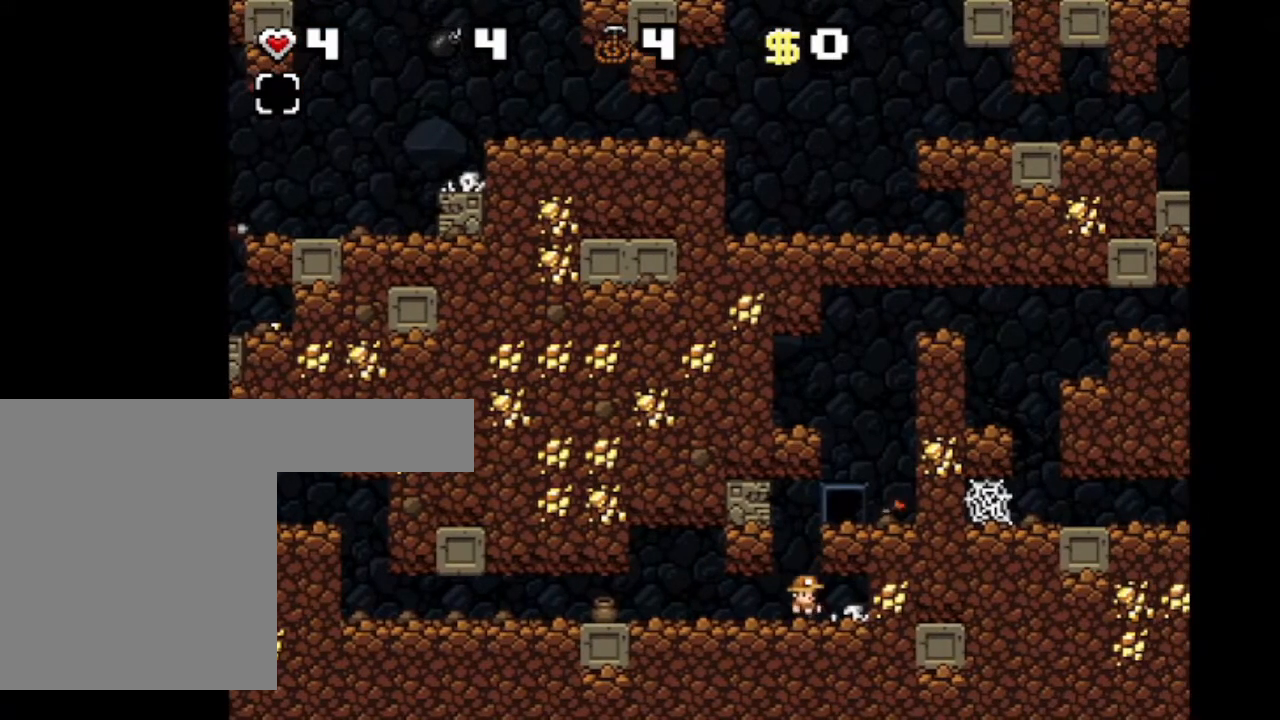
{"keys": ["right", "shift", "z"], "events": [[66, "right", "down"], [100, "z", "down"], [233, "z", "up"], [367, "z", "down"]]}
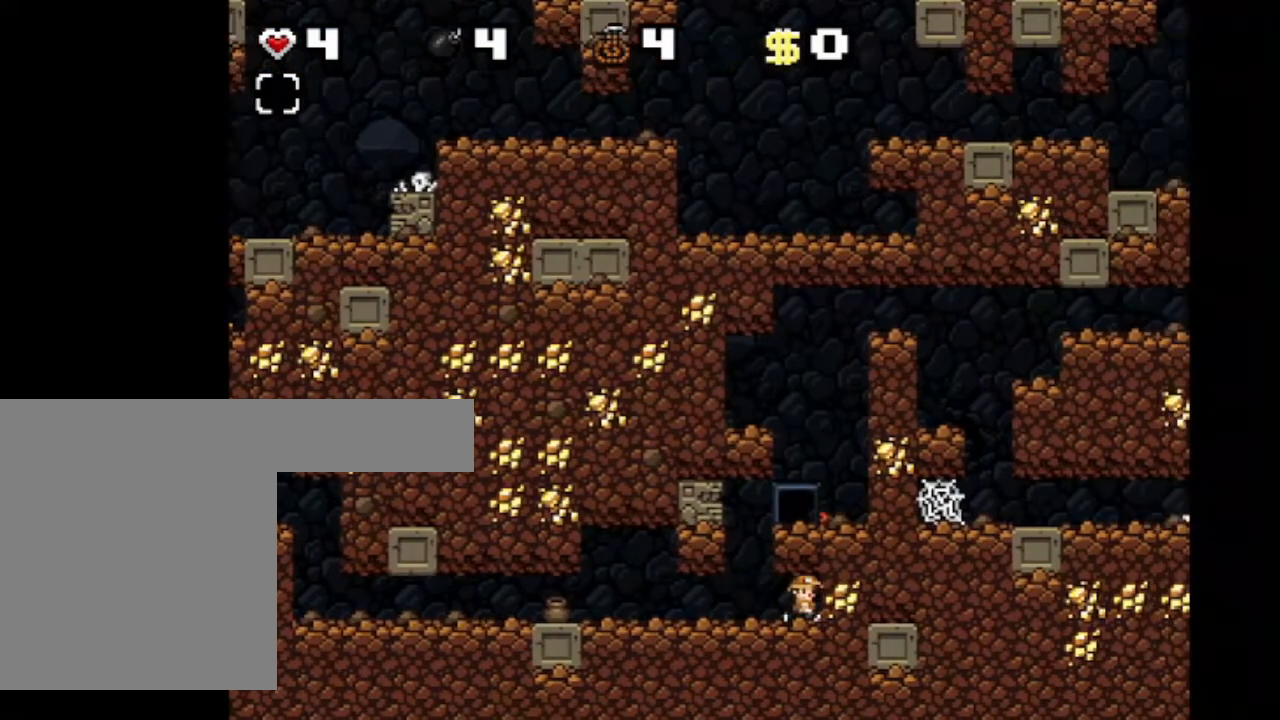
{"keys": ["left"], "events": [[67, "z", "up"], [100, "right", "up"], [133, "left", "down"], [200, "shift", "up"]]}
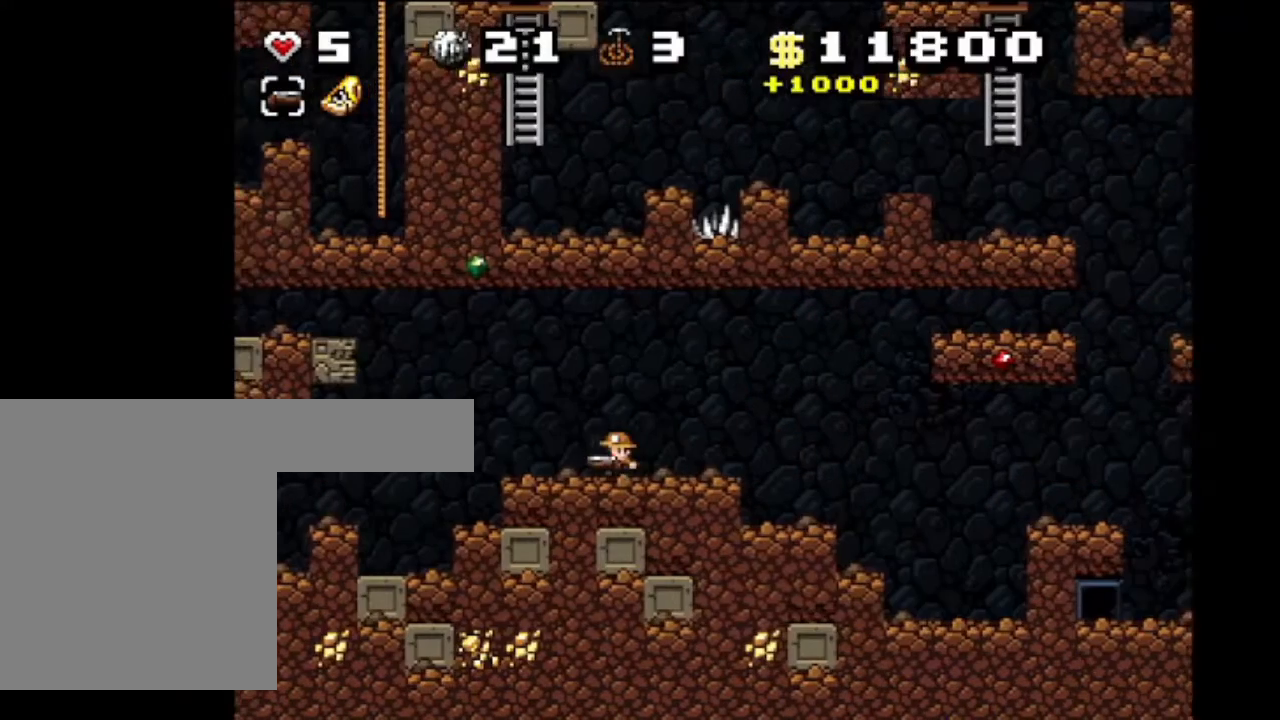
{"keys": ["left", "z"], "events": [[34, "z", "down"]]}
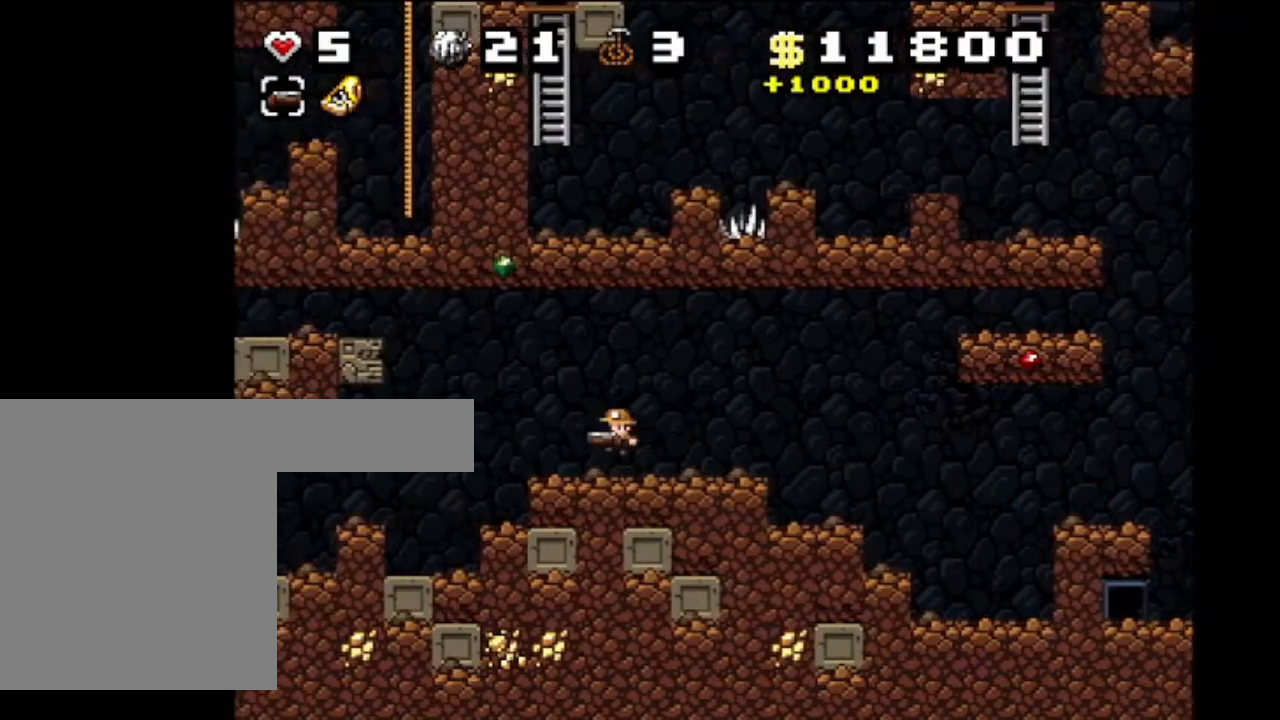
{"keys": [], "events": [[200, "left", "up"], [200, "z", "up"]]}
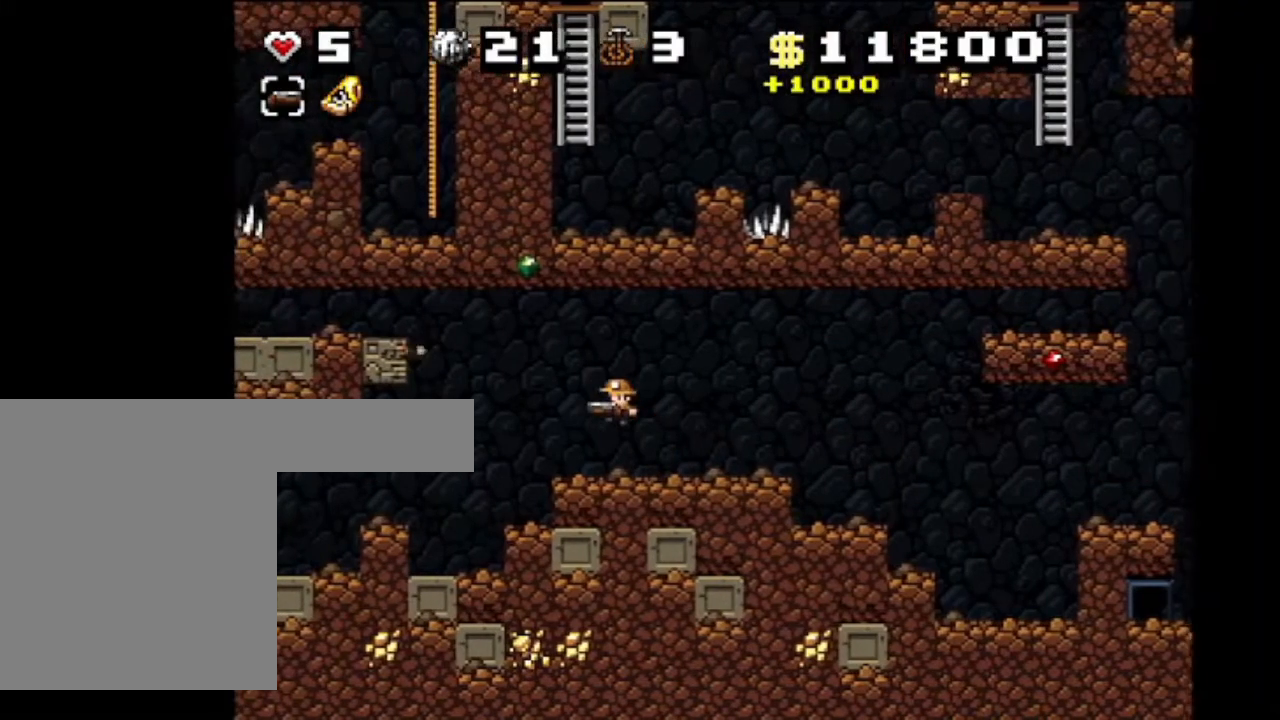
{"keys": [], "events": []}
——
An exact reproduction of the data is needed, with no pictures included.

Reply to the exercise:
{"keys": ["right", "shift", "z"], "events": [[66, "right", "down"], [100, "z", "down"], [233, "z", "up"], [367, "z", "down"]]}
{"keys": ["left"], "events": [[67, "z", "up"], [100, "right", "up"], [133, "left", "down"], [200, "shift", "up"]]}
{"keys": ["left", "z"], "events": [[34, "z", "down"]]}
{"keys": [], "events": [[200, "left", "up"], [200, "z", "up"]]}
{"keys": [], "events": []}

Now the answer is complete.